▸ Texte extrait
##########

«Cette année, c’est une exception. Ça fait quatre ou cinq fois que ça arrive», témoignait M. Zuccaro mardi dernier, en montrant des photos des crues printanières de 2002. Sur le cliché, l’eau atteint la carrosserie d’une voiture qui circule devant sa résidence.
Cette semaine, l’eau ne s’est pas aventurée si loin, mais immergeait tout de même totalement le fer à cheval qui relie la 9e à la 8e avenue.
Débris
À chaque nouvel épisode, le problème d’accès aux résidences de la partie riveraine de la rue n’est pas le seul impair auquel les propriétaires doivent faire face. Des débris de toutes sortes; branches, carcasses de canards, sont charriés par le courant et empoisonnent leur vie depuis des années. La Ville ne procède pas au nettoyage dans des délais raisonnables, selon eux.

##########

▸ Lignes fournies
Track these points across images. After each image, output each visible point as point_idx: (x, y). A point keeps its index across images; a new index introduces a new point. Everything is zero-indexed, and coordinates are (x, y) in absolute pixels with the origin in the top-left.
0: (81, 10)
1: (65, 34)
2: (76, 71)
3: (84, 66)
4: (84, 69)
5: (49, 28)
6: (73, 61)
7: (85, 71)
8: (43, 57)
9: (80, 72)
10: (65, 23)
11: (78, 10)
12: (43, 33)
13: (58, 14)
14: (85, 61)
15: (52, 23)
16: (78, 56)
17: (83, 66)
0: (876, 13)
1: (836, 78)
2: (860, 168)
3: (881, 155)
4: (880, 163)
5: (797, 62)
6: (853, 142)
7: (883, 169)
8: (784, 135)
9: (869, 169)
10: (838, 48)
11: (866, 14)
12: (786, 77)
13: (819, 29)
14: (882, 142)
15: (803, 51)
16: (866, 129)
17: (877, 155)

##########

▸ Consigne
Citez mot pour mot le passage de l'article sur les crues qui va de « Cette semaine, l’eau » jusqu'à « raisonnables, selon eux. ».

▸ Réponse
Cette semaine, l’eau ne s’est pas aventurée si loin, mais immergeait tout de même totalement le fer à cheval qui relie la 9e à la 8e avenue.
Débris
À chaque nouvel épisode, le problème d’accès aux résidences de la partie riveraine de la rue n’est pas le seul impair auquel les propriétaires doivent faire face. Des débris de toutes sortes; branches, carcasses de canards, sont charriés par le courant et empoisonnent leur vie depuis des années. La Ville ne procède pas au nettoyage dans des délais raisonnables, selon eux.